Die Heiligkeit der Kirche und die Realität der Sünde

Leitartikel für die Ausgabe 719 des Printmagazins. September 2022. 

Die Realität der Sünde ist unbestreitbar, aber das bedeutet nicht, dass die Kirche nicht mehr heilig ist. Beide Tatsachen zusammen ermöglichen es, die im Glaubensbekenntnis enthaltene Bekräftigung der Heiligkeit der Kirche richtig zu verstehen.

6. September 2022-Lesezeit: 2 Minuten
Kirche

Seit einiger Zeit erlebt die Gesellschaft und in ihr die Kirche eine Welle von Informationen, die sie angesichts schwerer Skandale verschiedener Art oder weniger skandalöser, aber nicht sehr vorbildlicher Verhaltensweisen oder einfach angesichts der Sünden und menschlichen Schwächen der Christen mit Ratlosigkeit und Traurigkeit erfüllen. 

Natürlich haben die Getauften mehr Motive und mehr Hilfe, um das Gute zu tun, und sie sollten das Ziel, zu dem ihr Zustand als Nachfolger Christi sie aufruft, nämlich die Heiligkeit, klarer erkennen. Die Pflicht zur Vorbildlichkeit gilt insbesondere für diejenigen, die die Kirche in irgendeiner Weise öffentlich vertreten. 

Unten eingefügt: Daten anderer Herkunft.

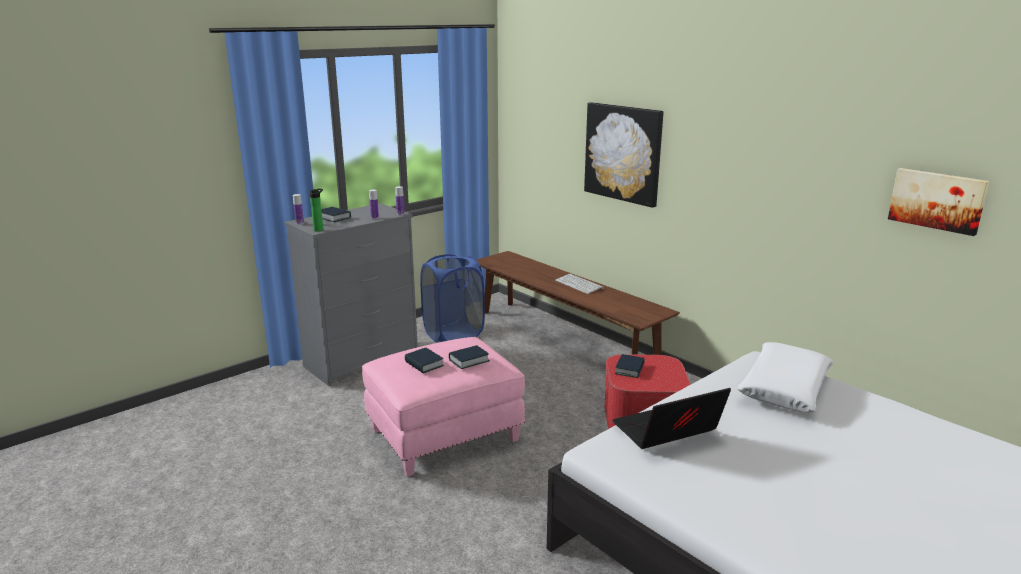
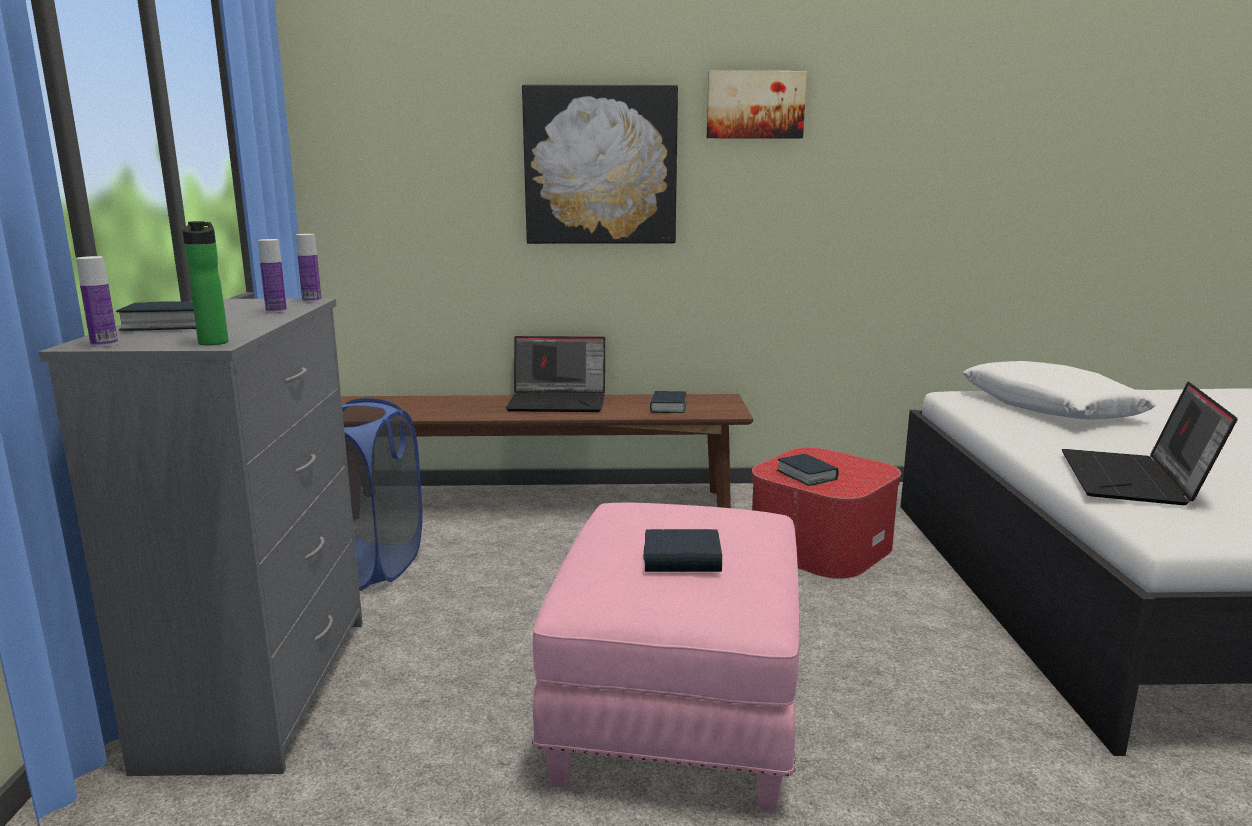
camera: 50 degrees left, 5 degrees down
book [449,345,490,369] -> book moved to [650,391,687,413]
keyboard [555,273,604,294] -> laptop [506,336,605,412]
picture [888,168,990,236] -> picture moved to [707,71,807,138]

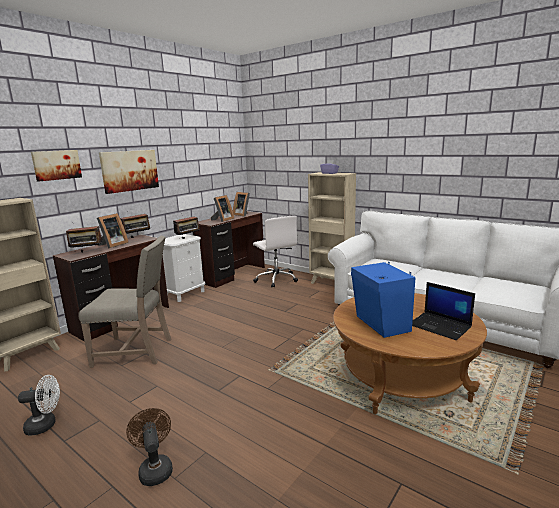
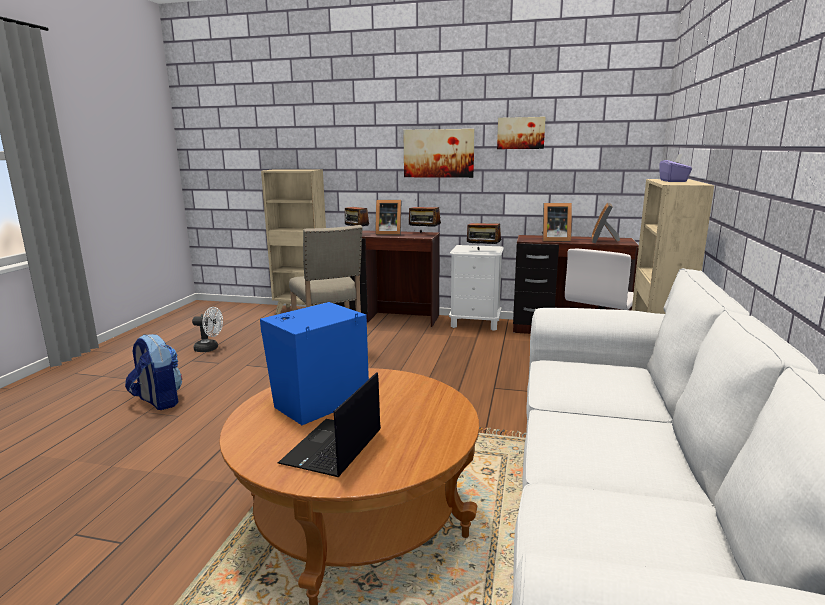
camera: 65 degrees right, 0 degrees up
white fan [18,375,60,436] -> white fan turned 45 degrees counterclockwise [192,307,223,352]
picture [31,150,82,182] -> picture moved to [497,117,546,149]
brown fan [126,408,173,486] -> backpack [125,334,182,410]

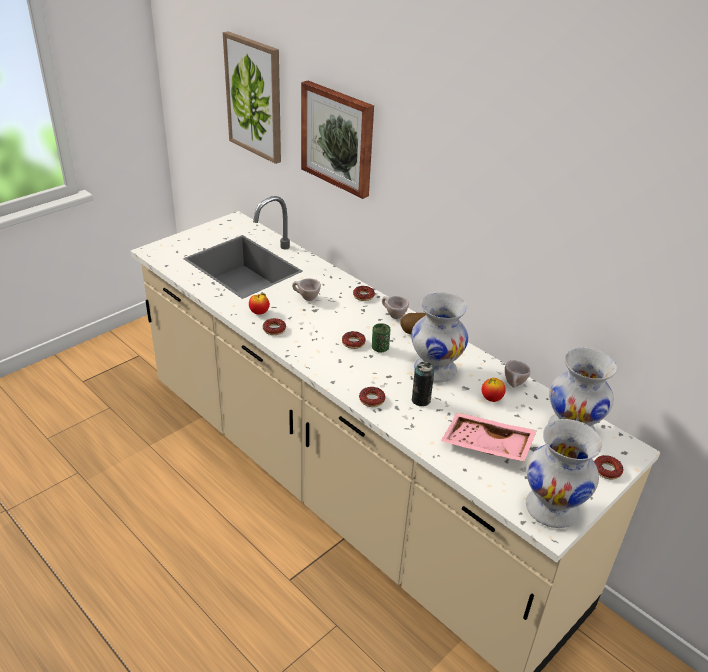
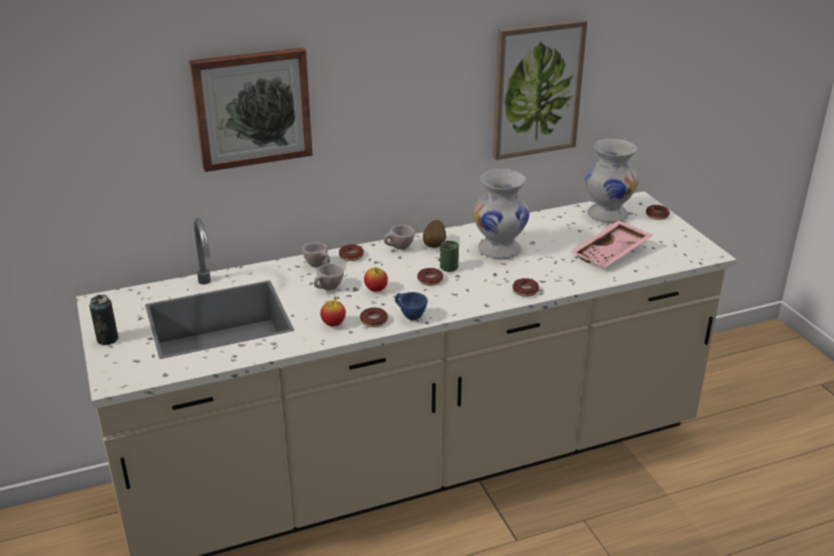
camera: 65 degrees left, 5 degrees down
picture [223,31,281,164] -> picture moved to [492,19,587,160]
can [412,362,434,406] -> can moved to [89,295,119,345]
apple [482,378,506,402] -> apple moved to [364,267,388,292]
beige cup [505,360,531,388] -> beige cup moved to [302,242,330,268]
white vase [526,419,602,528] -> none
none -> blue cup [395,292,428,321]

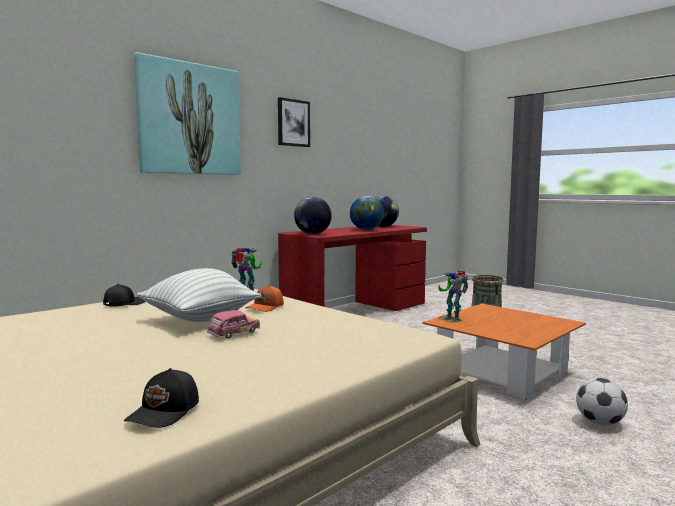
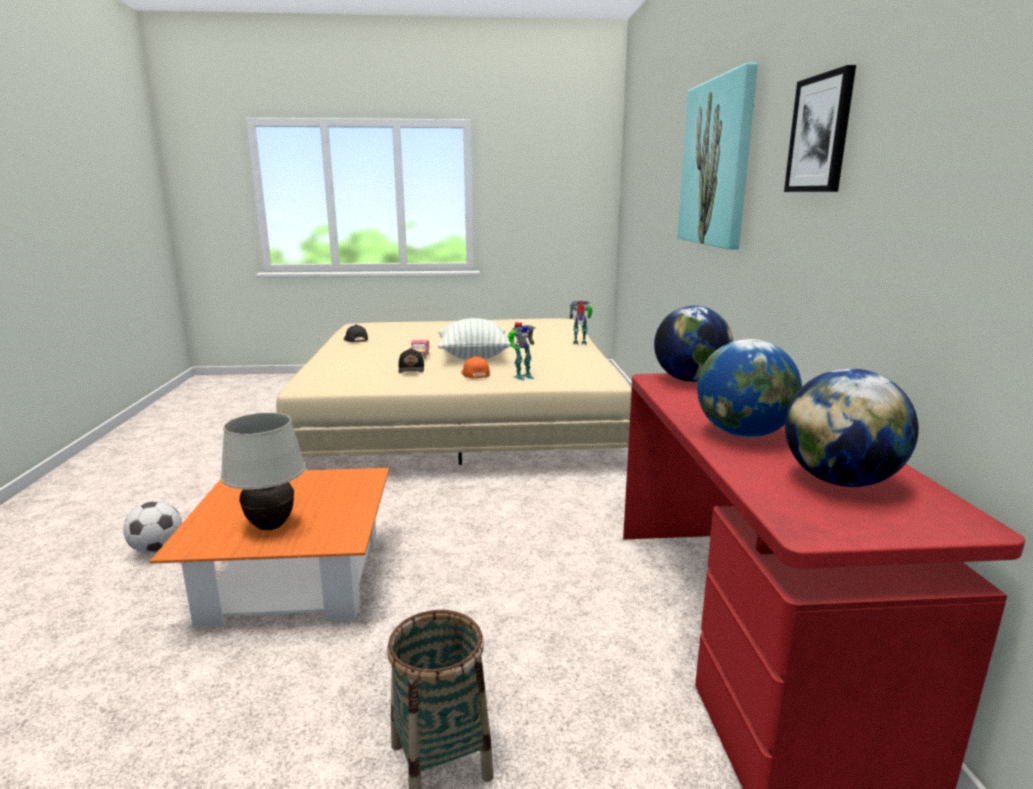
camera: 130 degrees right, 10 degrees up
black cap [103,284,146,307] -> black cap moved to [398,348,424,373]
toy robot [438,271,468,323] -> toy robot moved to [570,300,593,345]
none -> white table lamp [221,413,306,530]

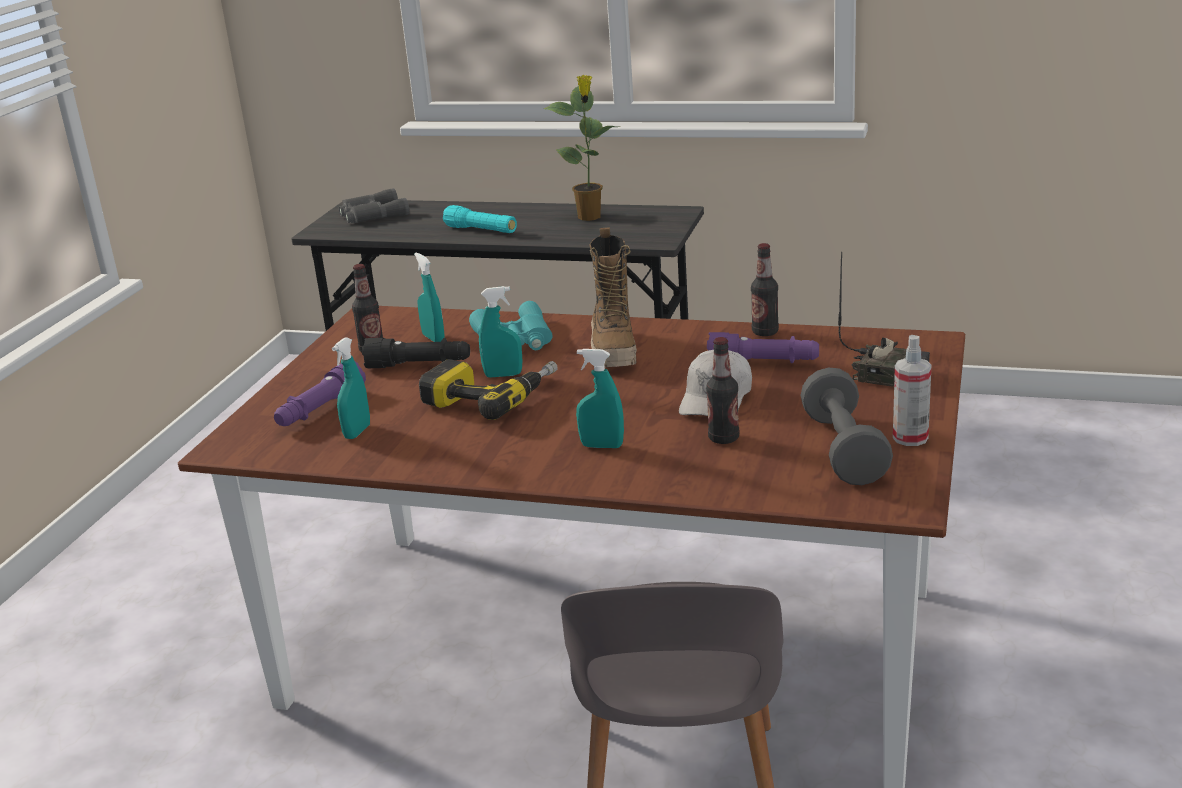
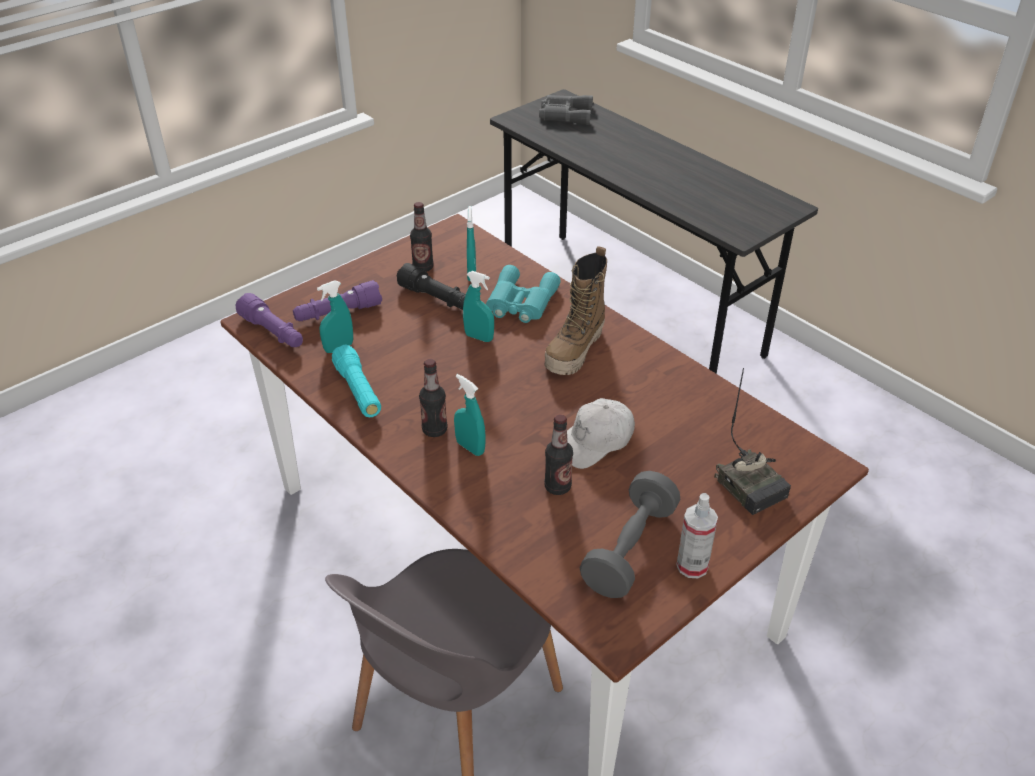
camera: 30 degrees right, 15 degrees up
power drill [419,359,558,420] -> none
turquoise flashlight [443,205,517,233] -> turquoise flashlight moved to [332,345,381,418]
potted plant [544,75,617,221] -> none
purple flashlight [707,332,819,363] -> purple flashlight moved to [235,293,303,347]
bottle [751,243,779,336] -> bottle moved to [419,359,447,437]

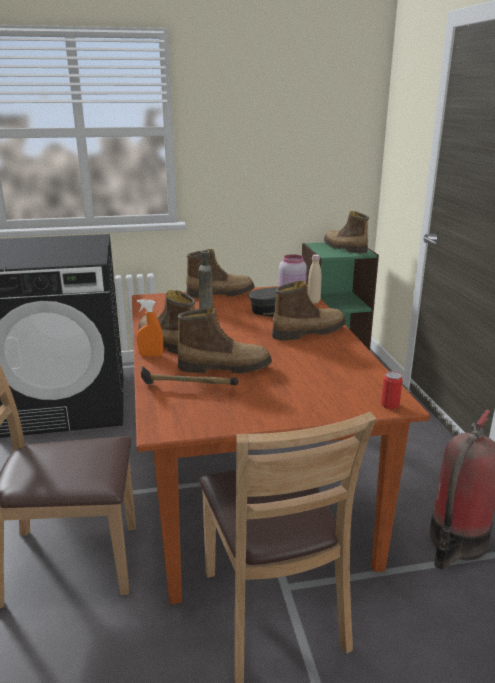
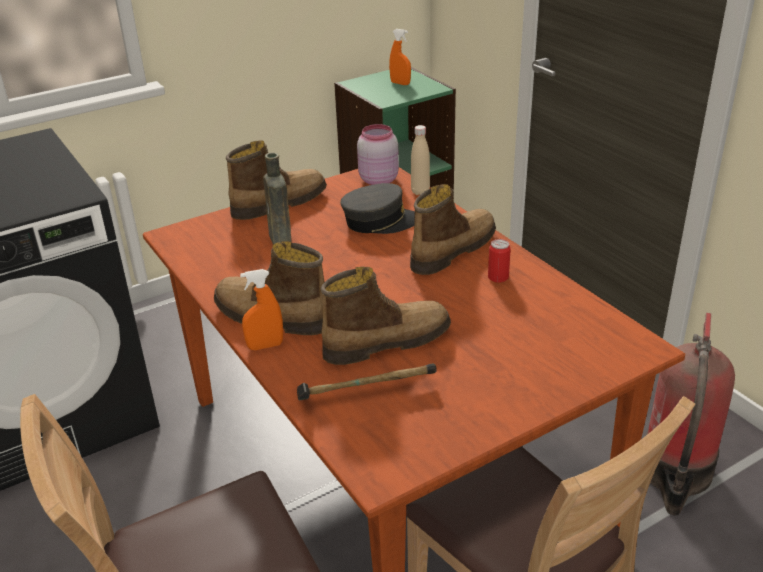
camera: 20 degrees left, 10 degrees up
boot [324,211,369,253] -> orange spray bottle [389,29,411,85]
can [381,371,403,409] -> can moved to [488,239,511,283]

In einem ersten Schritt machen uns diese Situationen bewusst, dass, was die Möglichkeiten, Böses zu tun, anbelangt, alle Menschen gleich sind. Aber darüber hinaus und in erster Linie müssen sie dazu dienen, dem Getauften die Notwendigkeit vor Augen zu führen, sein Verhalten in vielerlei Hinsicht zu korrigieren, sich zu bekehren und Buße zu tun, die göttliche Barmherzigkeit in Anspruch zu nehmen, die im Sakrament der Beichte angebotene Gnade in Anspruch zu nehmen; wenn man sich seiner offensichtlichen persönlichen Fehlbarkeit bewußt ist, ist all dies untrennbar mit dem echten Wunsch verbunden, auf dem Weg Jesu Christi voranzuschreiten. Die Heilige Schrift bezeichnet das menschliche Leben als eine "Miliz", in der jeder mit sich selbst ringt. Die Heiligkeit, zu der wir alle berufen sind, ist keine Realität, die sich automatisch aus der Tatsache ergibt, "katholisch" zu sein. Ihre Krönung wird am Ende kommen, und zwar nach einem Gericht, in dem jeder durch seine Werke geprüft wird. 

Was ist mit der Kirche als solcher, die wir im Glaubensbekenntnis als "heilig" verkünden? 

In welchem Sinne haben wir diesen Ausdruck seit den Anfängen des Christentums verwendet? Und vor allem: Gilt diese Zuschreibung von "Heiligkeit" heute noch? Inwieweit ist dieser Anspruch aufgrund von Missbräuchen, Fehlern usw. beeinträchtigt bzw. muss er korrigiert werden? Einige empfinden eine ähnliche intellektuelle Reaktion wie diejenigen, die nach Auschwitz Schwierigkeiten hatten, weiterhin von Gott zu sprechen; andere denken vielleicht, dass Heiligkeit von Katholiken "verlangt" werden kann, als ob die einzig mögliche Kirche die der Reinen wäre; es wird auch diejenigen geben, die darauf vertrauen, dass die geeignetsten disziplinarischen und juristischen Maßnahmen die Probleme lösen werden. 

Nun, wie Franziskus oft erklärt, muss die Reform der Kirche, soweit sie angemessen ist und gerade um wirksam zu sein, mit einer Reform der Herzen, jedes Einzelnen, beginnen.